La danse fait partie de moi

Comment êtes-vous arrivé à la danse?

Cela devait être en moi, je ne sais pas comment naît une envie ; mais dès que j’entendais de la musique, je me mettais à danser. Je dansais tout le temps. A quatre ans, j’ai demandé à mes parents de faire la danse. Ils ont trouvé ça un peu étrange mais ils ont accepté. Je me suis inscrit dans un petit conservatoire en banlieue parisienne ; le professeur a dit à mes parents que je devais tenter l’Ecole de l’Opéra de Paris. J’ai été engagé, et ça a filé. La danse a pris toute ma vie.

Comment avez-vous vécu le passage de danseur étoile à directeur de ballet ?

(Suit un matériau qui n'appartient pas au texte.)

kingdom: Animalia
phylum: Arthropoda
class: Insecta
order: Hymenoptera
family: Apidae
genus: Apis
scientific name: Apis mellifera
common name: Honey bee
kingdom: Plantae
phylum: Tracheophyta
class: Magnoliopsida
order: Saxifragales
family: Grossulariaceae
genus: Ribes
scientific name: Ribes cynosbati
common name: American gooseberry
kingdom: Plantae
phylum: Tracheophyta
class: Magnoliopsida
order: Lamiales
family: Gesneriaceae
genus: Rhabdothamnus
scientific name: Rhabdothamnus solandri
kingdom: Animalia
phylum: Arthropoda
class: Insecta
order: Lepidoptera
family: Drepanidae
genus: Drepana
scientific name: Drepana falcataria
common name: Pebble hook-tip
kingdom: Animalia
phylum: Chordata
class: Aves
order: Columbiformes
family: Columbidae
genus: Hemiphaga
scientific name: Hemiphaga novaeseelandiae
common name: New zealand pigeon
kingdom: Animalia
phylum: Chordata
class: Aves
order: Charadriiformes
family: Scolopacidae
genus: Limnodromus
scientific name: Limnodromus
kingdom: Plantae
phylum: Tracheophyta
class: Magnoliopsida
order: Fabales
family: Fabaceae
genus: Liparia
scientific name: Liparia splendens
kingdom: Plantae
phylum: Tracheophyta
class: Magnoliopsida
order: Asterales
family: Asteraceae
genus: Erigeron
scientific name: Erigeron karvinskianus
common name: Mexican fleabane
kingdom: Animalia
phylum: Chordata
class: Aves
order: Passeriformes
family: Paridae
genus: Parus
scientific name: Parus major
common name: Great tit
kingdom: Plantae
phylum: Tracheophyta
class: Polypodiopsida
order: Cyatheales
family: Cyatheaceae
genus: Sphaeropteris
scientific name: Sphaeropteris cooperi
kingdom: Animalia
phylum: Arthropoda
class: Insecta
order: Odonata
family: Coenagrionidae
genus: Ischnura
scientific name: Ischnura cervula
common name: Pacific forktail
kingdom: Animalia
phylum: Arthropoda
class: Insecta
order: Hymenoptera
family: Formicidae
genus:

La vocation de directeur, je l’avais déjà avant ; je gérais des programmations et des danseurs à l’Opéra de Paris. Lors de ma dernière année là-bas, Dominique Meyer, le directeur général de l’Opéra de Vienne, m’a proposé d’être directeur de ballet à Vienne.

Le passage de danseur à directeur s’est bien passé ; c’était un choix. Je n’avais pas de frustration en tant que danseur : j’avais tout dansé. Je suis arrivé prêt à donner et à partager avec une nouvelle génération de danseurs. Je suis resté dix ans à Vienne. On m’a proposé de rester ; j’ai préféré suivre Dominique Meyer, nommé à la Scala. Cette collaboration est une sécurité ; avoir un directeur qui adore le ballet, qui vous donne carte blanche, c’est assez unique. Transmettre, c’est ce qui me plaît.

Chez un danseur, je cherche la créativité

Que recherchez-vous dans un danseur?

Ce qui me parle le plus, ce sont les danseurs très musicaux. La musique m’a toujours guidé, donc j’aime voir des danseurs qui ont la musique dans le corps.

Ensuite, des danseurs qui ont une intelligence, qui proposent des choses ; pas simplements des machines à qui l’on doit tout expliquer. J’aime bien que les gens aient une idée de leur métier, sinon, on s’ennuie. La perfection technique, ce n’est pas forcément ce que le public cherche ; c’est l’émotion, la sensibilité.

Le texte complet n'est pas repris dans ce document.